The 2010s: The decade where America started to feel a lot less shame about diving into true crime and has fallen under the genre’s spell.
True crime offerings are certainly nothing new (howdy O.J.!), but the plaudits and obsession attached to current genre titans Making A Murderer and Serial have injected these sorts of programs with a level of public prestige that Investigation Discovery’s slate has never been afforded. One work these docs/podcasts owe a supreme debt to is Errol Morris’ landmark documentary The Thin Blue Line.

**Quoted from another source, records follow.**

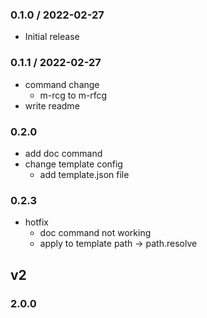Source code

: ### 0.1.0 / 2022-02-27

- Initial release

### 0.1.1 / 2022-02-27

- command change
  - m-rcg to m-rfcg
- write readme

### 0.2.0

- add doc command
- change template config
  - add template.json file

### 0.2.3

- hotfix
  - doc command not working
  - apply to template path -> path.resolve

## v2

### 2.0.0
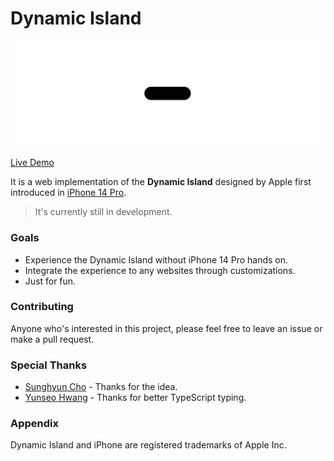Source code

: # Dynamic Island

![Preview](./images/preview.gif)

[Live Demo](https://dynamic-island.jhaemin.com)

It is a web implementation of the **Dynamic Island** designed by Apple first introduced in [iPhone 14 Pro](https://www.youtube.com/watch?v=WuEH265pUy4).

> It's currently still in development.

### Goals

- Experience the Dynamic Island without iPhone 14 Pro hands on.
- Integrate the experience to any websites through customizations.
- Just for fun.

### Contributing

Anyone who's interested in this project, please feel free to leave an issue or make a pull request.

### Special Thanks

- [Sunghyun Cho](https://github.com/anaclumos) - Thanks for the idea.
- [Yunseo Hwang](https://github.com/hseoy) - Thanks for better TypeScript typing.

### Appendix

Dynamic Island and iPhone are registered trademarks of Apple Inc.
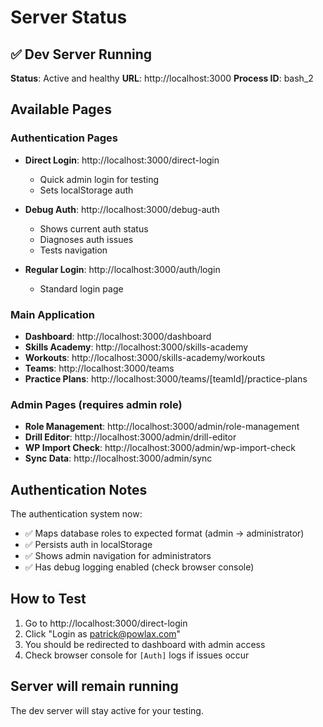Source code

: # Server Status

## ✅ Dev Server Running

**Status**: Active and healthy
**URL**: http://localhost:3000
**Process ID**: bash_2

## Available Pages

### Authentication Pages
- **Direct Login**: http://localhost:3000/direct-login
  - Quick admin login for testing
  - Sets localStorage auth

- **Debug Auth**: http://localhost:3000/debug-auth
  - Shows current auth status
  - Diagnoses auth issues
  - Tests navigation

- **Regular Login**: http://localhost:3000/auth/login
  - Standard login page

### Main Application
- **Dashboard**: http://localhost:3000/dashboard
- **Skills Academy**: http://localhost:3000/skills-academy
- **Workouts**: http://localhost:3000/skills-academy/workouts
- **Teams**: http://localhost:3000/teams
- **Practice Plans**: http://localhost:3000/teams/[teamId]/practice-plans

### Admin Pages (requires admin role)
- **Role Management**: http://localhost:3000/admin/role-management
- **Drill Editor**: http://localhost:3000/admin/drill-editor
- **WP Import Check**: http://localhost:3000/admin/wp-import-check
- **Sync Data**: http://localhost:3000/admin/sync

## Authentication Notes

The authentication system now:
- ✅ Maps database roles to expected format (admin → administrator)
- ✅ Persists auth in localStorage
- ✅ Shows admin navigation for administrators
- ✅ Has debug logging enabled (check browser console)

## How to Test

1. Go to http://localhost:3000/direct-login
2. Click "Login as patrick@powlax.com"
3. You should be redirected to dashboard with admin access
4. Check browser console for `[Auth]` logs if issues occur

## Server will remain running
The dev server will stay active for your testing.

The 1988 doc focuses on the plight of a man (Randall Dale Adams) sitting on death row for the murder of a police officer. Its impact as a piece of filmmaking (you will see it on every “best of” list until the day you die) and on the course of events attached to the players involved after its release has been pointed to as a milestone marker for what a non-fiction film can achieve. We’re quite bullish on the importance of The Thin Blue Line and have a 79 second video tucked above to sell you on its immense value.
Speaking of Morris, he weighed in on Making A Murderer in a recent interview with Slate.
The purpose of documentary—whether it’s true crime or anything else, for that matter—is not just to give us reality on a plate, but to make us think about what reality is. And I believe Making a Murderer really does powerfully engage us. It’s engaged millions of people. One thing that you do learn in an investigation is that we’re all prisoners of narrative, and we can’t escape from narrative; we need stories in order to figure out what the world is about. If the police come up with a story, they don’t look for any evidence that would suggest otherwise. And if you don’t look for evidence, you don’t find it, often. I found it extraordinarily powerful, and ironic, because there really is no investigation in Making a Murderer.
By the way, Errol Morris will have a six-part true-crime flavored series available to binge on Netflix in the not too distant future.